[Start of section]

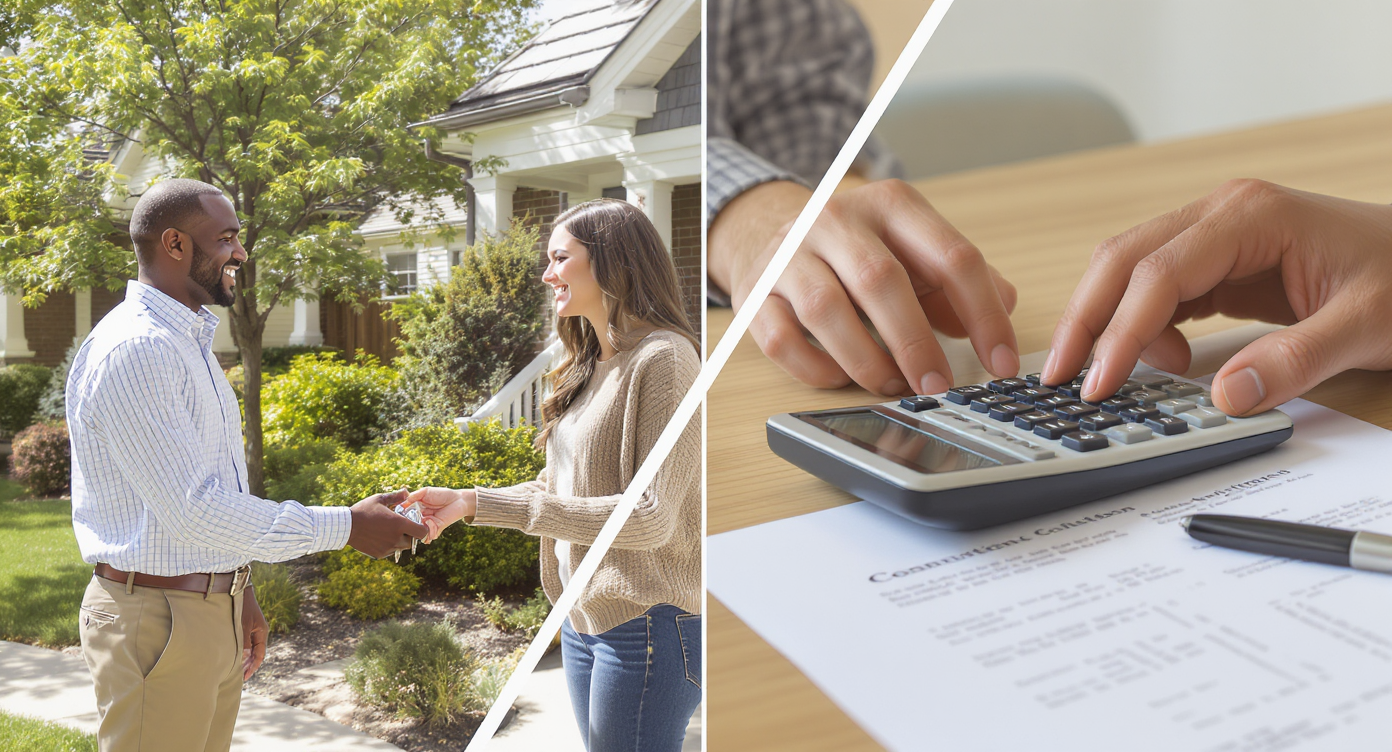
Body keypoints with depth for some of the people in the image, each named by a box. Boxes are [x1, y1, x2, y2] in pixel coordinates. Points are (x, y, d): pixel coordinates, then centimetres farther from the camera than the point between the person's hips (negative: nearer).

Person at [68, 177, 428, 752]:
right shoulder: (133, 350, -19)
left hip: (213, 610, 9)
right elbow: (193, 511, -25)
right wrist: (347, 526, -22)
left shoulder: (189, 341, 14)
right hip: (157, 618, -9)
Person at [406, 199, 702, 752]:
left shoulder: (663, 358, -15)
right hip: (584, 618, 8)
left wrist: (482, 504, -20)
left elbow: (650, 517, -21)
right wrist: (465, 503, 0)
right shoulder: (590, 367, 13)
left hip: (646, 623, -8)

[End of section]

[Activity]: Repeat each record exactly as shown above, dropping all images.

[Exercise result]:
Body keypoints with depth for some of the people in the image, each named by a box. Boxes are [x1, y1, x2, y2] in pixel coordinates. Points are (x, y, d): pixel coordinates, then centimetres farther from the camera than the point between the person's hips (negative: nearer).

Person at [68, 177, 428, 752]:
right shoulder: (133, 350, -19)
left hip: (213, 610, 9)
right elbow: (193, 511, -25)
right wrist: (347, 526, -22)
left shoulder: (189, 341, 14)
right hip: (157, 618, -9)
Person at [406, 199, 702, 752]:
left shoulder: (663, 358, -15)
right hip: (584, 618, 8)
left wrist: (482, 504, -20)
left elbow: (650, 517, -21)
right wrist: (465, 503, 0)
right shoulder: (590, 367, 13)
left hip: (646, 623, -8)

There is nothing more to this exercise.